S: (L) Peki, eğer böyle olsaydı, ölümün kıyısına sürüklenirdim.
C: Konu bu değil. Ama evet; eğer ilişkin İÇERİSİNDE iken, olduğun kişiden farklı biri olmak için bunca boğuşmasaydın ve ilişki her sonlanma noktasına geldiğinde yürümesi için boğuşmasaydın, daha erken sona ererdi.
S: (L) Tırnak içerisinde belirtilen bazı sözcükleri bulmak için celse notları üzerinden geçerken bir söz dizisi oluşuverdi : "Zaman, alfa seviyesi ızdıraba sebep oldu." Böyle bir şey var mı ?
C: Belki. Karıştır ve eşleştir.
S: (L) Kelime ve cümleleri bir araya getirmeyi mi kastediyorsunuz ?
C: Evet, ama bununla boğuşma! Başkalarına ilişkin üzüntüler yaşadığında çok fazla zorluyorsun. Bu nedenle gör :ISCNI, Lewis, Devin ve diğerleri...
S: (L) Yani diyorsunuz ki; içimde bir şeyleri inkar etmiş ve kendimi sıkıştırmış duygusunu oluşturacak herhangi bir şey yapmamalıyım.
C: Beklentilerin olmadan yap. Başkalarında değişim yaratma beklentisiyle kendi davranışlarını buna uyumladığında ya da değiştirdiğinde, birşeyin beklentisi içerisinde oluyorsun. Öyleyse, yap. Ne olacağını gör. Ama sabırlı ol ve ne olacağını gör!
S: (L) Tamam.

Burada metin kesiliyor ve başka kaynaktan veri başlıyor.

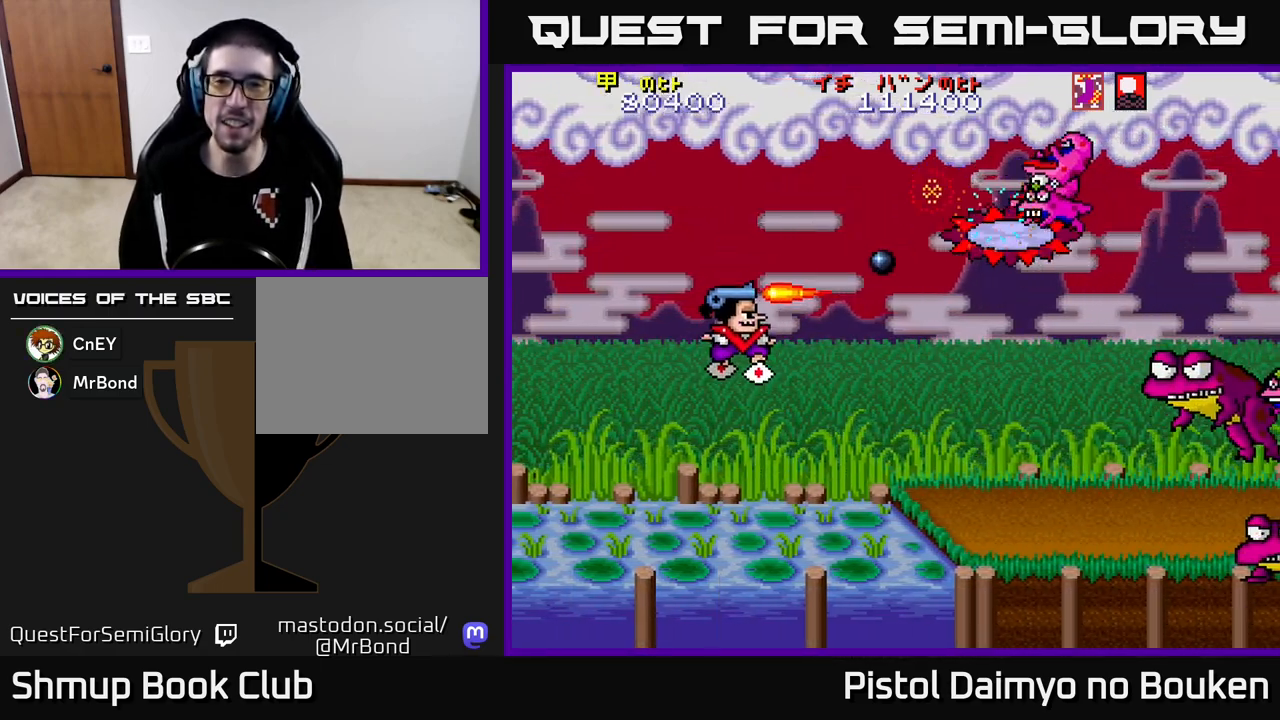
{"buttons": ["A", "DPAD_DOWN"], "left_stick": "center", "events": [[50, "A", "up"], [133, "A", "down"], [167, "DPAD_RIGHT", "down"], [200, "DPAD_DOWN", "up"], [217, "DPAD_DOWN", "down"], [233, "A", "up"], [300, "A", "down"], [333, "DPAD_RIGHT", "up"], [417, "A", "up"], [467, "A", "down"]]}
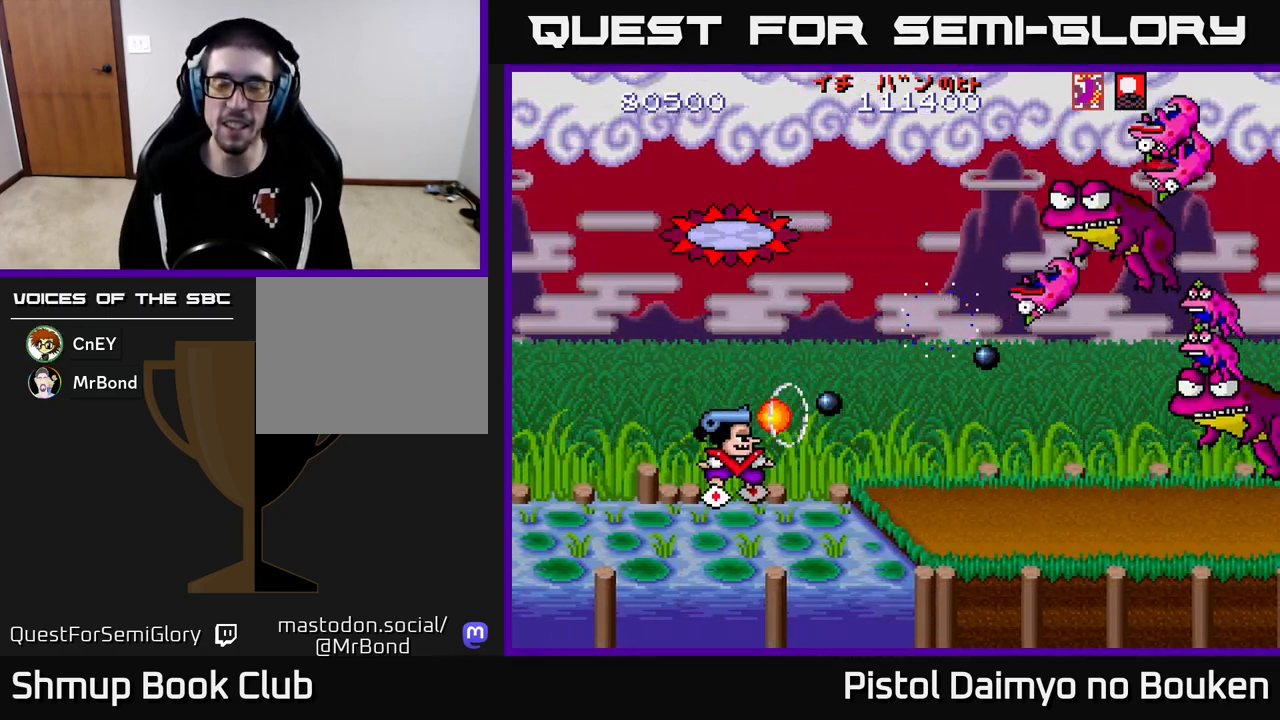
{"buttons": ["A", "DPAD_UP"], "left_stick": "center", "events": [[133, "DPAD_DOWN", "up"], [133, "DPAD_LEFT", "down"], [283, "DPAD_UP", "down"], [300, "DPAD_LEFT", "up"]]}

Bir rüya ile ilgili bir soru soracağım. A-- ve ben dünden önceki gece rüya gördük. Her iki
rüyanın da doğaları çok benzerdi sadece içlerinde yer alan kişiler farklıydı. Bu bir tür kehanetsel enerji
miydi ?
C: Doğal döngüler psişik "bağlantı" ya sebep oldu.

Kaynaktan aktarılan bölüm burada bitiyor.